As of Thursday, September 11, 2014

If California’s economy were a race horse, it wouldn’t be winning any competitions at the Kentucky Derby soon.

The latest UCLA Anderson Forecast, released on Sept. 11, shows the state’s economy making slow progress with the operative word being “slow.”

“That we are entering the sixth year of expansion illustrates just how painfully plodding this recovery process has been,” said Jerry Nickelsburg, UCLA Anderson senior economist, who covers the state. “Even though the number of jobs in the state is now higher than at any time in the past, the state remains below its potential in output and employment.”

Still, the economist predicts that employment numbers will grow 2.4 percent in 2015 and 2.2 percent in 2016, which means that by 2016 California’s unemployment rate should drop to 5.7 percent.

Key industries that are looking strong are transportation and warehousing, nonresidential construction, and manufacturing of export goods.

UCLA economists believe international trade will grow, which bodes well for the Port of Los Angeles and the Port of Long Beach, the largest port complex in the United States, which is responsible for more than 40 percent of all cargo-container traffic that enters the United States.

One curve ball to all of this is that the world economy is still struggling. Japan and Germany both had economic contractions in the second quarter of this year. France and China have seen less than robust growth.

France just announced it only expects its economy to inch up 0.4 percent this year and 1 percent in 2015. China, with the second-largest economy in the world, has told world leaders it expects its GDP to move along with 7.5 percent growth, which is excellent by Western standards but subpar compared with previous years when China’s economy grew at 10 percent and 11 percent.

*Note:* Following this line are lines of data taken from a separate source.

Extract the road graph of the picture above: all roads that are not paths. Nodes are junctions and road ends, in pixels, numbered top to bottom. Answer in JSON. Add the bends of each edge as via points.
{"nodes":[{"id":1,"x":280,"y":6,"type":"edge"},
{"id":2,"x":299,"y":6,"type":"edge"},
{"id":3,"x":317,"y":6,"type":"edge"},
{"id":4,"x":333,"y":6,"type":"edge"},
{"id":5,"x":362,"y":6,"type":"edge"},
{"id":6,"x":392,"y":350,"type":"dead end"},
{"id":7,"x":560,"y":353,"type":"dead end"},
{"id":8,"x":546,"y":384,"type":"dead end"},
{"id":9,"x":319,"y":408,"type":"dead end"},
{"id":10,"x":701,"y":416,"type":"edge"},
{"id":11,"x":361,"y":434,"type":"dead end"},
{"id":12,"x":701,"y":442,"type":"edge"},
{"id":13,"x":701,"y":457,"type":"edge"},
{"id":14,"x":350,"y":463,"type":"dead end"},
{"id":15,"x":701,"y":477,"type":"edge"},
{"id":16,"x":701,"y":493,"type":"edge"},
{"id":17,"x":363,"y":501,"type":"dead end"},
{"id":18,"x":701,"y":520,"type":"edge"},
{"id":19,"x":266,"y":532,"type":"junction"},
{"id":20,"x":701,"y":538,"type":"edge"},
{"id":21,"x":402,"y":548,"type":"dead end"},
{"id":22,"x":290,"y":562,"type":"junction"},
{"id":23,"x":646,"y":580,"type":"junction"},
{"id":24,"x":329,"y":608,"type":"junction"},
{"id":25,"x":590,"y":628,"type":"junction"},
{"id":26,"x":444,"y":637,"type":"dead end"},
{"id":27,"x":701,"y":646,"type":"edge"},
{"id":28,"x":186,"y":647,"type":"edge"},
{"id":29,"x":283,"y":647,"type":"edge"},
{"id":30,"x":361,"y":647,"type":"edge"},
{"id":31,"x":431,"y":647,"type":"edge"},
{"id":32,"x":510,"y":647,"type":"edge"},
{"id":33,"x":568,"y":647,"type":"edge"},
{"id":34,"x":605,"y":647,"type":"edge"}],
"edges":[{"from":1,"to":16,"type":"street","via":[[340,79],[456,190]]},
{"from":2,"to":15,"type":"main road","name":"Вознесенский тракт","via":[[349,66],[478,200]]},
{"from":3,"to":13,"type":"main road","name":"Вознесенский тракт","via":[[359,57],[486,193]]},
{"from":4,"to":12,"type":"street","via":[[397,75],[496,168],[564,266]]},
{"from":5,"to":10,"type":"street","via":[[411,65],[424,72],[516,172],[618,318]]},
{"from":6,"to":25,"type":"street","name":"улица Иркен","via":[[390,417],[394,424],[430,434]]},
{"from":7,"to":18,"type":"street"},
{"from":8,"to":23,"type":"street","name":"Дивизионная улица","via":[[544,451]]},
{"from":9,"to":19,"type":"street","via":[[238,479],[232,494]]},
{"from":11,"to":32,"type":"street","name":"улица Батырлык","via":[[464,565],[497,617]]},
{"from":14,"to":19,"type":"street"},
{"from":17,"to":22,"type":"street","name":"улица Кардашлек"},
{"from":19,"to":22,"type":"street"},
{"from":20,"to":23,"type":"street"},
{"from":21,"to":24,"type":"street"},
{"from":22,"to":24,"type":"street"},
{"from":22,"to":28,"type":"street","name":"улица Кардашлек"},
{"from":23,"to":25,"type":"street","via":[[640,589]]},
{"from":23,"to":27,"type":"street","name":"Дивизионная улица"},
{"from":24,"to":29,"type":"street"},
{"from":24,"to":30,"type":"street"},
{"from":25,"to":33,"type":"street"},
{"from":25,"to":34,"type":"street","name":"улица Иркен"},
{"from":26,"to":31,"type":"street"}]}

This all means that California will see more trade expansion on the import side of the equation.

Although the housing industry won’t be going gangbusters next year, there will be a modest 5 percent rise in home starts in 2015, Nickelsburg predicted.

On the national front, UCLA Anderson Senior Economist David Shulman believes there will be modest inflation, rising 2 percent or more over the next two years. Inflation’s growth will be driven by a rise in residential rents and increasing healthcare costs.

The Federal Reserve, Shulman said, could raise interest rates by March 2015, responding to declining unemployment and rising inflation. The sectors expected to fuel the country’s growth in the next few years include housing, nonresidential construction, and investment in equipment and software.

The nation’s gross domestic product should rise by 3.1 percent in 2015 and by 3.4 percent in 2016.